The reduction in RV and increase in FVC resulting from SMT intervention may be the mechanism underlying the delay in the onset of exercise-limiting dyspnea. The suggestion that this leads to the reported improvements in exercise capacity is plausible because the onset of dyspnea is the primary cause for exercise cessation in COPD.21–23 This is supported in principle by Heneghan et al., who stated that using MT to increase thoracic mobility in an effort to reduce the work of breathing was a reasonable approach to consider.13
The three studies that recorded adverse events following MT21,22,25 reported similar rates of mild adverse events. A mild adverse event consisted of muscle soreness that resolved within 48 hours without the need for further medical treatment. This included the two studies that used a predetermined MT protocol consisting of soft tissue therapy and thoracic SMT.21,22 No moderate or severe adverse events following any type of SMT intervention were reported in these studies
This review had several methodologic limitations. These include the small number of studies, the sample size in each of the studies, variation in participant characteristics and SMT intervention across studies, and that the cohorts may not be representative of the general population of people with COPD. These limitations notwithstanding, the review highlights the potential of SMT to benefit people with COPD.

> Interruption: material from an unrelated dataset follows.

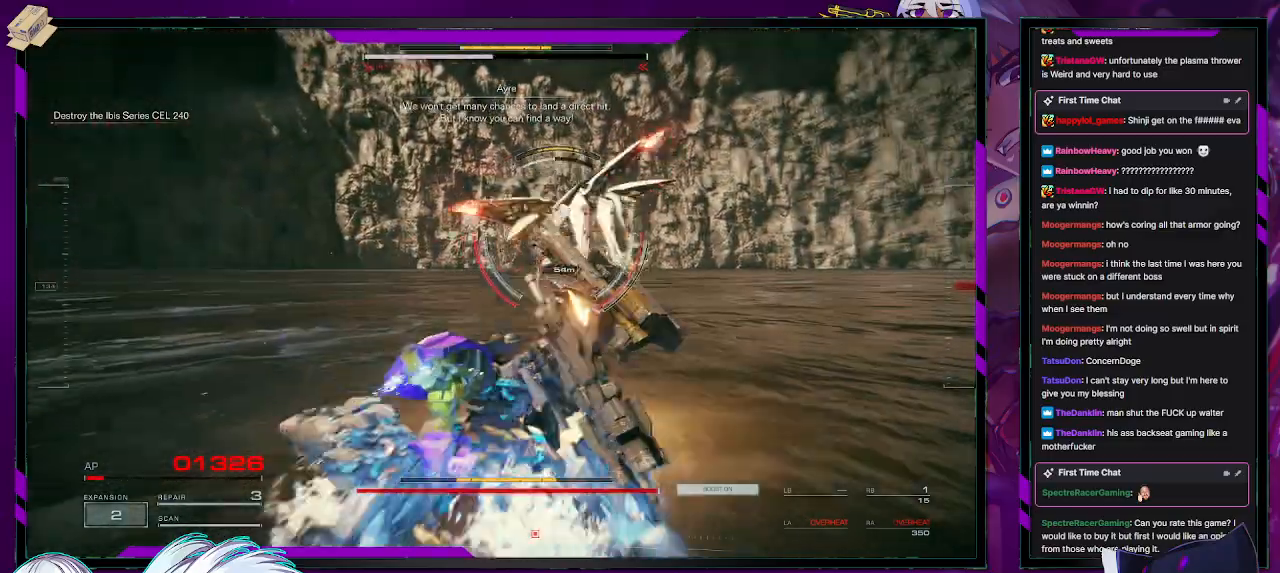
{"buttons": ["R2"], "left_stick": "up", "right_stick": "center", "events": [[250, "left_stick", "up"], [283, "X", "down"], [383, "X", "up"], [450, "X", "down"], [500, "X", "up"]]}
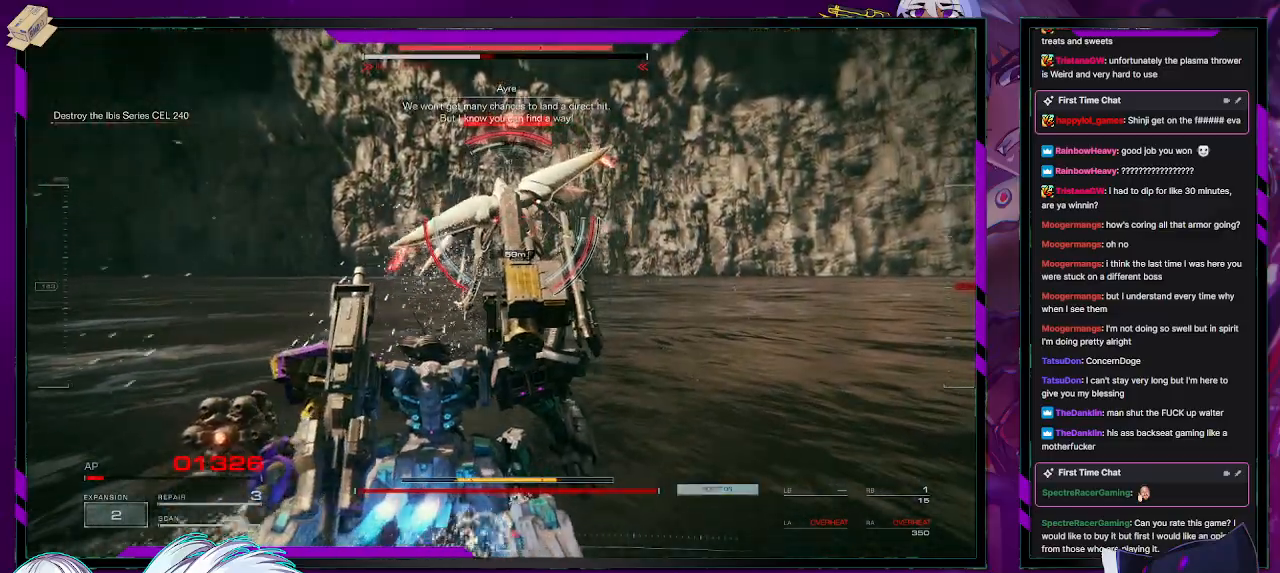
{"buttons": ["R2"], "left_stick": "up", "right_stick": "center", "events": [[83, "R1", "down"], [183, "R1", "up"], [250, "R1", "down"], [317, "R1", "up"]]}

In conclusion, this appears to be the first systematic review to investigate the evidence for administering SMT in conjunction with other modalities, such as exercise, on people with COPD. The exclusion of such combinations may explain the disparity in findings between this review and the review by Heneghan et al., who found no evidence to support or refute the use of MT in the management of COPD. The importance of increasing exercise capacity even by indirect methods such as increasing thoracic mobility should not be underestimated because exercise capacity is a predictor of mortality in COPD. As PR does not improve lung function, the current findings may have wider implications if repeated in a larger cohort. The results of this systematic review support the recommendation for further research in the field, in particular a larger RCT designed to investigate the effect of combining SMT with exercise.
Acknowledgments
The authors thank Ms. Hazel Jenkins for assisting in the design and editing of the project and the Department of Chiropractic at Macquarie University for in-kind support for this project. No funding was required for this study.
Author Disclosure Statement
No competing financial interests exist.